Goal of the exercise –
Rewrite these items with "pie chart" swapped for "donut chart", changing nothing else. Leave the pictures out of your answer.

Records for this task section start

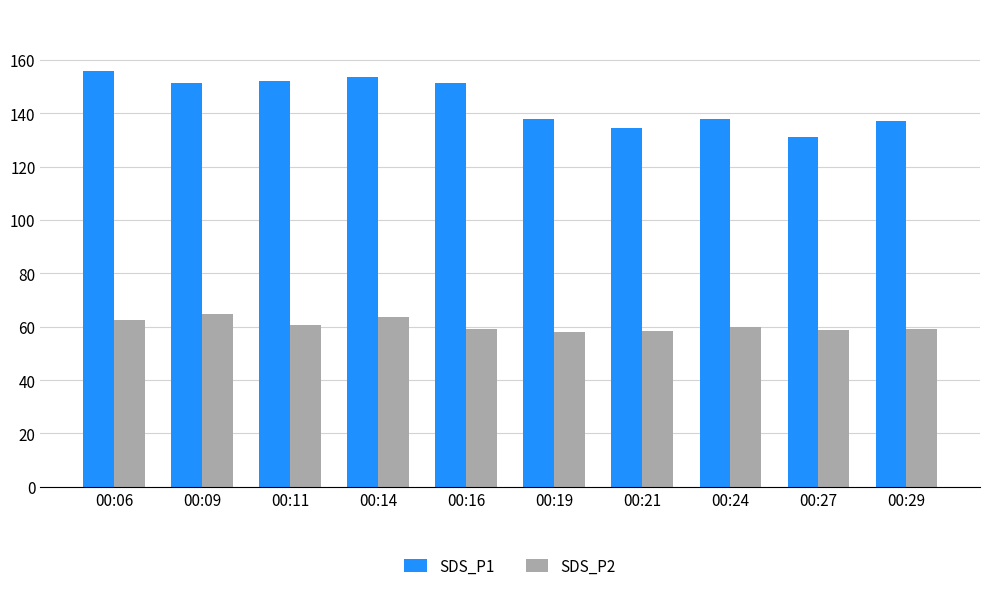

List the series in order of their overall mean, highest first.

SDS_P1, SDS_P2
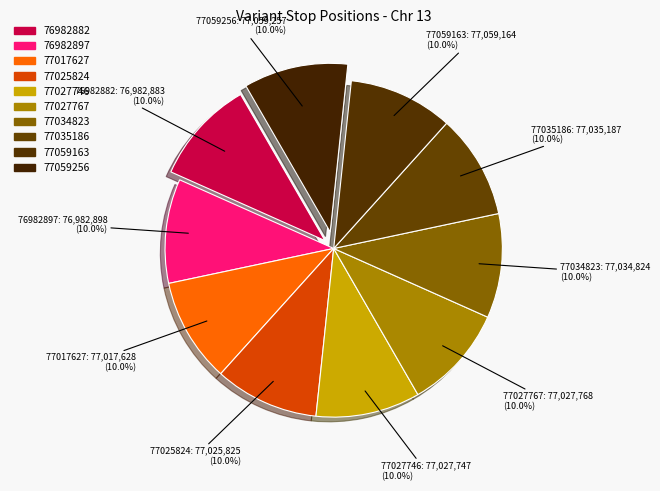

Between 77027767 and 77017627, which is larger?

77027767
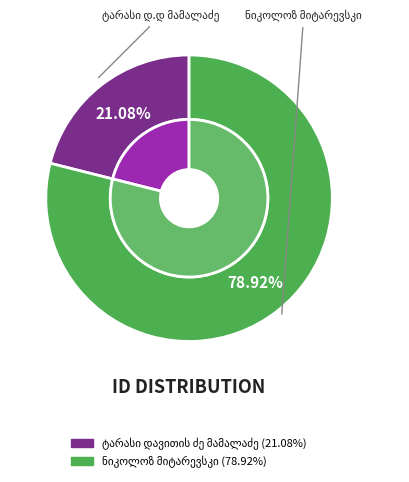

What is the smallest slice in the pie chart?

ტარასი დავითის ძე მამალაძე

Records for this task section end

Output of the task –
List the series in order of their overall mean, highest first.

SDS_P1, SDS_P2

Between 77027767 and 77017627, which is larger?

77027767

What is the smallest slice in the donut chart?

ტარასი დავითის ძე მამალაძე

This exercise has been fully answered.